◆ DATA TO EXAMINE ◆
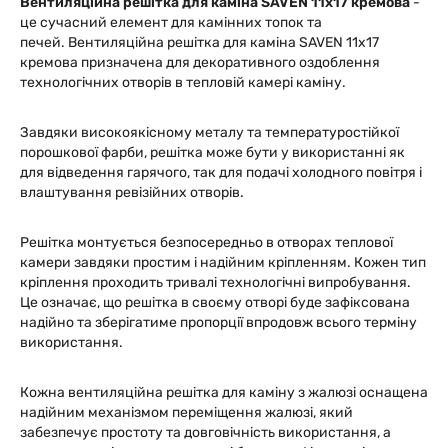
Вентиляційна решітка для каміна SAVEN 11х17 кремова
-
це сучасний елемент для камінних топок та
печей. Вентиляційна решітка для каміна SAVEN 11х17
кремова призначена для декоративного оздоблення
технологічних отворів в тепловій камері каміну.
Завдяки високоякісному металу та температуростійкої
порошкової фарби, решітка може бути у використанні як
для відведення гарячого, так для подачі холодного повітря і
влаштування ревізійних отворів.
Решітка монтується безпосередньо в отворах теплової
камери завдяки простим і надійним кріпленням. Кожен тип
кріплення проходить тривалі технологічні випробування.
Це означає, що решітка в своєму отворі буде зафіксована
надійно та зберігатиме пропорції впродовж всього терміну
використання.
Кожна вентиляційна решітка для каміну з жалюзі оснащена
надійним механізмом переміщення жалюзі, який
забезпечує простоту та довговічність використання, а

◆ WHAT IS NEEDED ◆
Reproduce the listing above with each occurrence of "кремова" changed to "біла". Keep all other text unchanged, and omit the pictures.

◆ ANSWER BOX ◆
Вентиляційна решітка для каміна SAVEN 11х17 біла
-
це сучасний елемент для камінних топок та
печей. Вентиляційна решітка для каміна SAVEN 11х17
біла призначена для декоративного оздоблення
технологічних отворів в тепловій камері каміну.
Завдяки високоякісному металу та температуростійкої
порошкової фарби, решітка може бути у використанні як
для відведення гарячого, так для подачі холодного повітря і
влаштування ревізійних отворів.
Решітка монтується безпосередньо в отворах теплової
камери завдяки простим і надійним кріпленням. Кожен тип
кріплення проходить тривалі технологічні випробування.
Це означає, що решітка в своєму отворі буде зафіксована
надійно та зберігатиме пропорції впродовж всього терміну
використання.
Кожна вентиляційна решітка для каміну з жалюзі оснащена
надійним механізмом переміщення жалюзі, який
забезпечує простоту та довговічність використання, а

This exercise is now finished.